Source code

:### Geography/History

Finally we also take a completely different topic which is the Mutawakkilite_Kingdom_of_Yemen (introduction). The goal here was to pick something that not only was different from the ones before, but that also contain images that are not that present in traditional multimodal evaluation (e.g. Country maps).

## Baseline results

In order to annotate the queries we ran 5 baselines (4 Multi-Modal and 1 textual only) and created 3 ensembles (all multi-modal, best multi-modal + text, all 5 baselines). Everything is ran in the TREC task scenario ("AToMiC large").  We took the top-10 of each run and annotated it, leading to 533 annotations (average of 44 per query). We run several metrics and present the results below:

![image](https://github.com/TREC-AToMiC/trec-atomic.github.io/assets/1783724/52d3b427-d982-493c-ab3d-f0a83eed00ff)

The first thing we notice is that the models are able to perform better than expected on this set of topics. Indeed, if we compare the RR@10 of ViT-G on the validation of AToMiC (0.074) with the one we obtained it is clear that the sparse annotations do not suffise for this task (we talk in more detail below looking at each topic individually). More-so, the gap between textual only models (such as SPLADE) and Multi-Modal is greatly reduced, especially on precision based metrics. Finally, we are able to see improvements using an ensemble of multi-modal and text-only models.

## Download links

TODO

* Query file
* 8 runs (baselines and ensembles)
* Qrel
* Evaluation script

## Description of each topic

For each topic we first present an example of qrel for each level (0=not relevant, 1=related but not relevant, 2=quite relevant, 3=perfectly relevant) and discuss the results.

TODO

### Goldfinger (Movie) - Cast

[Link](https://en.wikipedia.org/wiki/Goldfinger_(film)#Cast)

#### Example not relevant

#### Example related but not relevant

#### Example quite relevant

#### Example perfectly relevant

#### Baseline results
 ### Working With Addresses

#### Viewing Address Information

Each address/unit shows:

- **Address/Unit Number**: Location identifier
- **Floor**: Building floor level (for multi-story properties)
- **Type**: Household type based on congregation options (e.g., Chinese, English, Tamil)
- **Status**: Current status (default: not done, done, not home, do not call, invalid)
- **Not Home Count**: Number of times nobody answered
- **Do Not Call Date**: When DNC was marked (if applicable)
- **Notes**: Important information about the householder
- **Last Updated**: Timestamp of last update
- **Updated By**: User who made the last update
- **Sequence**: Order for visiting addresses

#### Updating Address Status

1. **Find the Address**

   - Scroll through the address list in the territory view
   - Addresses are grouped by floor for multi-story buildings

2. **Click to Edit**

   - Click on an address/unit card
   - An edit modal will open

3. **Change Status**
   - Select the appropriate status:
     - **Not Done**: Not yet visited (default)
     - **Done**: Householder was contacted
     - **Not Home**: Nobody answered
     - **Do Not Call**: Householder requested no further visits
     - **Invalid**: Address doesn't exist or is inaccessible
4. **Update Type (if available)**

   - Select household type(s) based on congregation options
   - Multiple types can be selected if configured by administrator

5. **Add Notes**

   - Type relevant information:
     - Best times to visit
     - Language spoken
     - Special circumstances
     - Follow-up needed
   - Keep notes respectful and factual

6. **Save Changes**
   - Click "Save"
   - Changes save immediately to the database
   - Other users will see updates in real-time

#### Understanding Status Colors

• • •

### Problem to solve
Using the data above, return each line that includes the word "last".

### Result of the task
- **Last Updated**: Timestamp of last update
- **Updated By**: User who made the last update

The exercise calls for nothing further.